STUDY TEXT:
▼

Jus and I went down to our local megaplex last night to see No Country for Old Men, a Coen brothers movie about a Texan who stumbles across $2m from a drug deal gone wrong, the hit man sent to retrieve the dosh, and the sheriff who is overwhelmed by the whole mess. Not sure if I've seen a movie with a higher body count that wasn't about a war. Brilliant though, engrossing, chilling. Impressive right from Kelly Macdonald's (she's about as Scottish as you can get) flawless Texan accent (well at least to my Antipodean ears) to the score, to the relentless ending.
So after that joy-fest Jus and I wandered into the cinema foyer and noticed that I Am Legend was just starting and so we quietly slipped in. (You could spend all day in this cinema going from theatre to theatre without anyone noticing). Quick switch of genres to science fiction, virus-infested zombies and Will Smith being as charismatic as you can be when you're the last dude left on Earth.
I am a massive sci fi fan so it is super annoying (have lost the use of the word 'very' already as you can see) when they move from the sublime to the ridiculous and you can't suspend disbelief because of massive plot flaws. Like if the infected humans/zombies are so crazed how do they have the wits about them to keep zombie dogs? And if the zombies are so hungry why don't they eat the zombie dogs if they're happy to chow down on a raw deer? And if the zombie dogs are so rabid and aggressive why don't they eat the zombie people? And since when can humans leap like monkeys and scoot up poles like bears? They're not supernatural, they're just infected with some virus.

▲

DATA RECORDS:
▼

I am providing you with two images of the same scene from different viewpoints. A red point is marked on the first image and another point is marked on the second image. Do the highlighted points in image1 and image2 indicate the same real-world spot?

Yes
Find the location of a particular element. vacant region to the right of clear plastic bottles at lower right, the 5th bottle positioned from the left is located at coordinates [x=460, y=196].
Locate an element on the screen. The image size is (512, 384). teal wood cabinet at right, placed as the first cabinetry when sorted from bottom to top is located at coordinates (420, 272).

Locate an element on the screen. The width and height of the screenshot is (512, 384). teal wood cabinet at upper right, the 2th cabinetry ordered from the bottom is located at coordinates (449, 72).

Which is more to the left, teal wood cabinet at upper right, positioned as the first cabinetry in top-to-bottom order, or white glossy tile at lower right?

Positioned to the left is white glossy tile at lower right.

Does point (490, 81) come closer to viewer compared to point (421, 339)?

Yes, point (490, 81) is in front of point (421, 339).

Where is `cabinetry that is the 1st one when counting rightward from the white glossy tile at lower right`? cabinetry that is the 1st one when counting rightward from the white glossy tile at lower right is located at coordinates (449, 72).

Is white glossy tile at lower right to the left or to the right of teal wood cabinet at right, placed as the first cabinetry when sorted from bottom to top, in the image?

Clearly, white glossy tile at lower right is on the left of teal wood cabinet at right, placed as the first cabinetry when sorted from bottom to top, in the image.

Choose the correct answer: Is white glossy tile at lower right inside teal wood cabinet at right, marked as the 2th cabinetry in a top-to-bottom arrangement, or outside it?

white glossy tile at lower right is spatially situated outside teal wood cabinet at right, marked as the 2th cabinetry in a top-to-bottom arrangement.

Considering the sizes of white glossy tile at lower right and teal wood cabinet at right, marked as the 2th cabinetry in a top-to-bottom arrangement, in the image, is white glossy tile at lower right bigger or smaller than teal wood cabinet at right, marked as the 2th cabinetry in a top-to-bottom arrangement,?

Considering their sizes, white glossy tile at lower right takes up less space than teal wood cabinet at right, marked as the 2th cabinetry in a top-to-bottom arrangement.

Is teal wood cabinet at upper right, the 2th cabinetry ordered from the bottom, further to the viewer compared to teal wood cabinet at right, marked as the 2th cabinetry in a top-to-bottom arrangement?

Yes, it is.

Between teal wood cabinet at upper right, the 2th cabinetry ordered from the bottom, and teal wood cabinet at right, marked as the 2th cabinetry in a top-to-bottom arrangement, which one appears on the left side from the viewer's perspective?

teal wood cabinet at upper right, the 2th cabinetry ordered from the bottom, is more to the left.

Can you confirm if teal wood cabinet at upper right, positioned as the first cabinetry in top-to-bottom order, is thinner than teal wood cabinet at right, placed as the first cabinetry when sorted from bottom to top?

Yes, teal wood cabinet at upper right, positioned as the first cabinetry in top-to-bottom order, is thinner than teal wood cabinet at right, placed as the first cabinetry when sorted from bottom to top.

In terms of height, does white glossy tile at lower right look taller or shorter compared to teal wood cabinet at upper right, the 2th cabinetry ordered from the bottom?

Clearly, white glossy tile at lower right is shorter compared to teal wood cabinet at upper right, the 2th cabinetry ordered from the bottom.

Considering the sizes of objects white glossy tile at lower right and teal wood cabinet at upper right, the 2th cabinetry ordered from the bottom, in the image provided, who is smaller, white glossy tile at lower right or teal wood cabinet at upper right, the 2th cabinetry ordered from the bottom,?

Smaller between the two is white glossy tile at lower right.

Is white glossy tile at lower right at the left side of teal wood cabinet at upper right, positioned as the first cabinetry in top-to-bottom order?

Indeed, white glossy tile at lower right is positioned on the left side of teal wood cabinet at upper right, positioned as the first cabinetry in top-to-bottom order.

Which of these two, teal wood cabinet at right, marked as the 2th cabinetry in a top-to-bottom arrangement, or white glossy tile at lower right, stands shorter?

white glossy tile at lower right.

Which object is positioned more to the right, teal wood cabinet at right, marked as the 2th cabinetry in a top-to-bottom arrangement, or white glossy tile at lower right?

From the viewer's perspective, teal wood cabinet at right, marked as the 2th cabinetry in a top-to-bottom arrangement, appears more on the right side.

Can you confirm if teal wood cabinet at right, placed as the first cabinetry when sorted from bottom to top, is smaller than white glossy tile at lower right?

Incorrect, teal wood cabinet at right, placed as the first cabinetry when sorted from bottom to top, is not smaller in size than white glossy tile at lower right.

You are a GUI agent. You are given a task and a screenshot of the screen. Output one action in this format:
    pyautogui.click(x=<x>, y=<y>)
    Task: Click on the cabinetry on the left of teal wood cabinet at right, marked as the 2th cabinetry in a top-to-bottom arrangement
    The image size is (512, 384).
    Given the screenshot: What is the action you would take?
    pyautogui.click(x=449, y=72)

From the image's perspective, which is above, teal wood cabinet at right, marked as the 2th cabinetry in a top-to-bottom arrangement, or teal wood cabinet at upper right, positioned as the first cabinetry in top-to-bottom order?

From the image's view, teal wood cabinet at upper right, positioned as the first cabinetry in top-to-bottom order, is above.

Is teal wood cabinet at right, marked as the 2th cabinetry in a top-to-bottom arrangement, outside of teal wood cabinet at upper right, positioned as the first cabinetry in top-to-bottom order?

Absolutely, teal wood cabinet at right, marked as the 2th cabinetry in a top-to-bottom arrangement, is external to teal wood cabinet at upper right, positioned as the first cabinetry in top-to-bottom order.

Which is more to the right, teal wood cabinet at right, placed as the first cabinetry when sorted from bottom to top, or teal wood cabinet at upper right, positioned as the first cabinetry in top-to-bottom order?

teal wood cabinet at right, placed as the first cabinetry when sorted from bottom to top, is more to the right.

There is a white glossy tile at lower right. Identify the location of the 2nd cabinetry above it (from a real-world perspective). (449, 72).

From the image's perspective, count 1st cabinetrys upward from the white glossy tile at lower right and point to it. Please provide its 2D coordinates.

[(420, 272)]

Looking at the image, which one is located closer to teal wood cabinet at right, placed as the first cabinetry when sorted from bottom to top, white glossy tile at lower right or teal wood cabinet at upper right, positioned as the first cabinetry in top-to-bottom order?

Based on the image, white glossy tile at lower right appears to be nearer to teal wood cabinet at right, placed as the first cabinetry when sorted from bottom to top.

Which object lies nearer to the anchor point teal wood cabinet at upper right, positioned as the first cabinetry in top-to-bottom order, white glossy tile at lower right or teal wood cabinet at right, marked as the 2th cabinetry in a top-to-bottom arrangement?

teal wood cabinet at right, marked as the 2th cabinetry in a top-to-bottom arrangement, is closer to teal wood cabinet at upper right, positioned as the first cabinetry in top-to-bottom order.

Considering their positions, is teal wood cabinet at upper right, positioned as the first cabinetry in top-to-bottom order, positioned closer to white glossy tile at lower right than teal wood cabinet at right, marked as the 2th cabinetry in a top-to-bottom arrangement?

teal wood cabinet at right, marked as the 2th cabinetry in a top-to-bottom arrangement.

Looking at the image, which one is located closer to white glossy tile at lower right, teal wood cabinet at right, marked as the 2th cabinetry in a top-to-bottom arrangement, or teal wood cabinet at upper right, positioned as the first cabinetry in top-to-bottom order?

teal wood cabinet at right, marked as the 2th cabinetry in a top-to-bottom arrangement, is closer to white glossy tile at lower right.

▲

TASK SET:
1. Write out the movie night post again from "So after that" to "left on Earth.", switching "foyer" for "lobby".
2. Pick up the movie night post after its last sentence and keep it going.

RESPONSES BY ITEM NUMBER:
1.
So after that joy-fest Jus and I wandered into the cinema lobby and noticed that I Am Legend was just starting and so we quietly slipped in. (You could spend all day in this cinema going from theatre to theatre without anyone noticing). Quick switch of genres to science fiction, virus-infested zombies and Will Smith being as charismatic as you can be when you're the last dude left on Earth.

2.
Anyway, after that lollapalooza of special FX transforming our actual neighbourhood into a dangerous wasteland (like the 80s!), absorbed from the front row mind you, I felt strangely vulnerable and paranoid walking home. The image here from the film is the actual cinema where we watched the movie, at Union Square. Jus and I agreed that if some virus ever gets hinted of breaking out in New York we will be on the first Qantas airbus home, because this place would disintegrate like a cookie.
Needles to say I had the craziest dreams: basically both films intertwined and produced a hellish night of Texan landscapes, zombies, killers, manikins and congested city streets.
I do not recommend this film combo as a double feature at the drive-in.